Lissanierin, Levallyroe, Co. Mayo
Co. Mayo |
Ringforts
A quiet Mayo ridge holds something that modern suburbia has quietly grown around without quite absorbing.
At Levallyroe, the earthwork known as Lissanierin now sits at the junction of several fields, with the garden plots of modern houses pressing against it on three sides. Despite this encroachment, the structure retains a considerable physical presence, and local tradition holds that somewhere beneath its interior lies a souterrain, an underground stone-lined passage typically associated with early medieval ringforts and used variously for storage, refuge, or both.

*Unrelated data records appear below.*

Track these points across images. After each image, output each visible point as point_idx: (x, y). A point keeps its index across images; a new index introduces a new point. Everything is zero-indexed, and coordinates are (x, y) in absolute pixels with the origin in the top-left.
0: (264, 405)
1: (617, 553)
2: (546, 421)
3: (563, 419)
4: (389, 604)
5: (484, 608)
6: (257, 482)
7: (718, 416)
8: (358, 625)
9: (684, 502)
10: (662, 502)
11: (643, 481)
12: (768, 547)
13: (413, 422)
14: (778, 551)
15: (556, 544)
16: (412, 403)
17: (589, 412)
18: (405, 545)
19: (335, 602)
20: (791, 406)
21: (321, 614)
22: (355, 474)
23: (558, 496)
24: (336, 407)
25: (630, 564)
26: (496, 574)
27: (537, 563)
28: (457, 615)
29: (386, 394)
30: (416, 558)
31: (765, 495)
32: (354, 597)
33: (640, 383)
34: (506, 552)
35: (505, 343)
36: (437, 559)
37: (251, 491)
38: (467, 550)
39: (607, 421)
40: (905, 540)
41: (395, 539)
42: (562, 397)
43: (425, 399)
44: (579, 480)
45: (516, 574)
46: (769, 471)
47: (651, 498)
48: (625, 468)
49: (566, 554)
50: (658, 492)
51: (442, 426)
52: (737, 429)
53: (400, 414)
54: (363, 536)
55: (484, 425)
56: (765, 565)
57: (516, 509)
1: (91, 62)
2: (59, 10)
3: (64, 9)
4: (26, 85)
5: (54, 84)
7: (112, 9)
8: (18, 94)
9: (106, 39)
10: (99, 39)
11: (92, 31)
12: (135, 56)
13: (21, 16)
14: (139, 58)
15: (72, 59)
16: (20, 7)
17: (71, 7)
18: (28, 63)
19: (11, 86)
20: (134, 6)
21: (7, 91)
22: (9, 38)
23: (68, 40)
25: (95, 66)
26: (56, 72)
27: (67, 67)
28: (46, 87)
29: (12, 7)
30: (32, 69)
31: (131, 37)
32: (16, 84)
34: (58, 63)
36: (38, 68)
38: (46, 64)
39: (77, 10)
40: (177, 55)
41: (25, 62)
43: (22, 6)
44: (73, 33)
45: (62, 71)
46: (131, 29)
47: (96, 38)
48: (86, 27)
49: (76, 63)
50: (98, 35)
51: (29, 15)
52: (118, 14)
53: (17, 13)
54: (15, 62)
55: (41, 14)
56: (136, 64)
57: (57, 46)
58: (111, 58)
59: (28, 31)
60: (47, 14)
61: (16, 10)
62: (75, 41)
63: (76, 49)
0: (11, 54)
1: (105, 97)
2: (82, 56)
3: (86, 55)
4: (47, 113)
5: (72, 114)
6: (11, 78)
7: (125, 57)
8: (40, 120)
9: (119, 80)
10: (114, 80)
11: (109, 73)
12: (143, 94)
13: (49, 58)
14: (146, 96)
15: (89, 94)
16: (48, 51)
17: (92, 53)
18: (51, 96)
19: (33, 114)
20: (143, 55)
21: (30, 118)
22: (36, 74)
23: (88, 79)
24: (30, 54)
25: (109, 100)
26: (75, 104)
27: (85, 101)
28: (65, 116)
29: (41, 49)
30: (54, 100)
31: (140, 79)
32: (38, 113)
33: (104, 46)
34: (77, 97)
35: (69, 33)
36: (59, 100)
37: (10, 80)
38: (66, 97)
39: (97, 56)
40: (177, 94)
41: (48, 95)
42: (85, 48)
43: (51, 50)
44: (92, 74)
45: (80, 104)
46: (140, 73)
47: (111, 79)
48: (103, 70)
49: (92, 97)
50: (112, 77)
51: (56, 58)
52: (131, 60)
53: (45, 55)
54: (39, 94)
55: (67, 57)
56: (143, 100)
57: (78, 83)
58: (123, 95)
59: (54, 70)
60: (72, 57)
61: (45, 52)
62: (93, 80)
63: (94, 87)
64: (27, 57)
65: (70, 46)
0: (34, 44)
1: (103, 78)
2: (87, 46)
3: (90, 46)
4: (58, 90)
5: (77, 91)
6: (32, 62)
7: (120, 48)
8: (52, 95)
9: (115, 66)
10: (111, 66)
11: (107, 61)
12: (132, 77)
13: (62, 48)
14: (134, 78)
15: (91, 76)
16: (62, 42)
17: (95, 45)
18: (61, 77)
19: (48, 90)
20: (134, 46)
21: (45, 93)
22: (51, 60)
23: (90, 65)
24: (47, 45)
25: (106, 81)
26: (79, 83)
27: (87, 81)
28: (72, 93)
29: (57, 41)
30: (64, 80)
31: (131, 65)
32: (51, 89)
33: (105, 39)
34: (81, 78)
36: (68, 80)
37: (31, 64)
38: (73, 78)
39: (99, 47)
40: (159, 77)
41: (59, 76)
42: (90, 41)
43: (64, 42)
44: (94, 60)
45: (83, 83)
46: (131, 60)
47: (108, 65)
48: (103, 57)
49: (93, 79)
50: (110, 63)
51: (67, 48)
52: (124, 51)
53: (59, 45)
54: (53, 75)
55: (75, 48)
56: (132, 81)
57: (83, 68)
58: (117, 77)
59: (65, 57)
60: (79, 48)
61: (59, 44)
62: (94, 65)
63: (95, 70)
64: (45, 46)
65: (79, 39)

Lissanierin is a bivallate rath, meaning it was enclosed not by a single bank-and-ditch circuit but by two. A rath is an early medieval farmstead, usually dating from roughly the fifth to the twelfth century, defined by one or more earthen banks with an accompanying fosse, or ditch, dug just outside. Here, the circular raised interior measures about 33.5 metres north to south and 32 metres east to west. The inner bank has been largely worn down to a low scarp, standing no more than about 1.2 metres externally, but the outer earthen bank is considerably more intact, reaching an internal height of nearly two metres. That outer bank now doubles as a field boundary, and its unusually steep outer face is thought to be a relatively recent reshaping carried out for exactly that practical purpose. The fosse between the two banks remains broad and well-defined, running to between four and four and a half metres in width. The name Lissanierin appears on Ordnance Survey six-inch maps from both 1838 and 1916, suggesting the site was recognised and named long before any formal archaeological attention came its way.

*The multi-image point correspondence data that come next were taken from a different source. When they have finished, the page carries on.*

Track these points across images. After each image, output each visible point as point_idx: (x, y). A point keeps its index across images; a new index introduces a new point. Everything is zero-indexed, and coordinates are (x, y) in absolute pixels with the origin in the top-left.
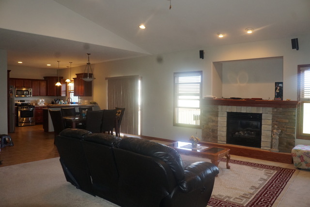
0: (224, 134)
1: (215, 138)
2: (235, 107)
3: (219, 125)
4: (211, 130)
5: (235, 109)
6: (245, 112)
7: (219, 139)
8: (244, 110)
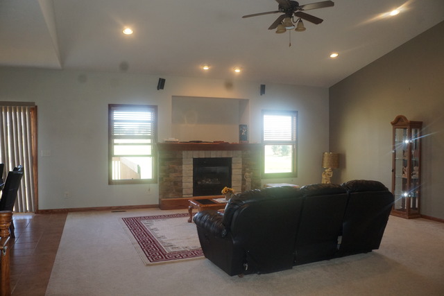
0: (191, 185)
1: (180, 191)
2: (204, 152)
3: (183, 175)
4: (172, 183)
5: (202, 154)
6: (214, 157)
7: (184, 192)
8: (214, 154)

The most likely entrance to the enclosure was somewhere on the east-southeast to southeast arc, where a possible causeway crossing the fosse and a gap in the outer bank can just about be detected. That gap and causeway are difficult to examine closely because of dense blackthorn scrub that rings the monument along with hawthorn, hazel, and brambles. The interior is equally overgrown, with long grass throughout and blackthorn pressing inward from the east. The vegetation gives the rath a closed, self-contained character, sitting on its ridge with gardens and pasture land parcelled around it, neither fully wild nor quite domesticated.